Reputation: 25418
I am running a task in pseudo-distributed mode on my 4 core laptop. How can I ensure that all cores are effectively used. Currently my job tracker shows that only one job is executing at a time. Does that mean only one core is used?
The following are my configuration files.
conf/core-site.xml:
<configuration>
<property>
<name>fs.default.name</name>
<value>hdfs://localhost:9000</value>
</property>
</configuration>
conf/hdfs-site.xml:
<configuration>
<property>
<name>dfs.replication</name>
<value>1</value>
</property>
</configuration>
conf/mapred-site.xml:
<configuration>
<property>
<name>mapred.job.tracker</name>
<value>localhost:9001</value>
</property>
</configuration>
EDIT: As per the answer, I need to add the following properties in mapred-site.xml
<property>
<name>mapred.map.tasks</name>
<value>4</value>
</property>
<property>
<name>mapred.reduce.tasks</name>
<value>4</value>
</property>
Upvotes: 8
Views: 2856
Reputation: 33495
mapreduce.tasktracker.map.tasks.maximum
and mapreduce.tasktracker.reduce.tasks.maximum
properties control the number of map and reduce tasks per node.

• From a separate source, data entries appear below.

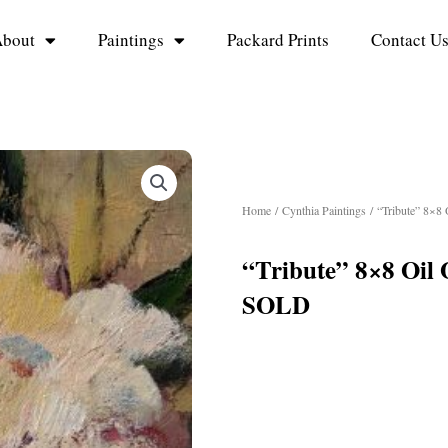
bout
Paintings
Packard Prints
Contact U
Home
/
Cynthia Paintings
/ “Tribute” 8×8
“Tribute” 8×8 Oil
SOLD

For a 4 core processor, start with 2/2 and from there change the values if required. A slot is a map or a reduce slot, setting the values to 4/4 will make the Hadoop framework launch 4 map and 4 reduce tasks simultaneously. A total of 8 map and reduce tasks run at a time on a node.
mapred.map.tasks
and mapred.reduce.tasks
properties control the total number of map/reduce tasks for the job and not the # of tasks per node. Also, mapred.map.tasks
is a hint to the Hadoop framework and the total # of map tasks for the job equals the # of InputSplits.
Upvotes: 6
Reputation: 66886
mapred.map.tasks
and mapred.reduce.tasks
will control this, and (I believe) would be set in mapred-site.xml
. However this establishes these as cluster-wide defaults; more usually you would configure these on a per-job basis. You can set the same params on the java command line with -D
Upvotes: 3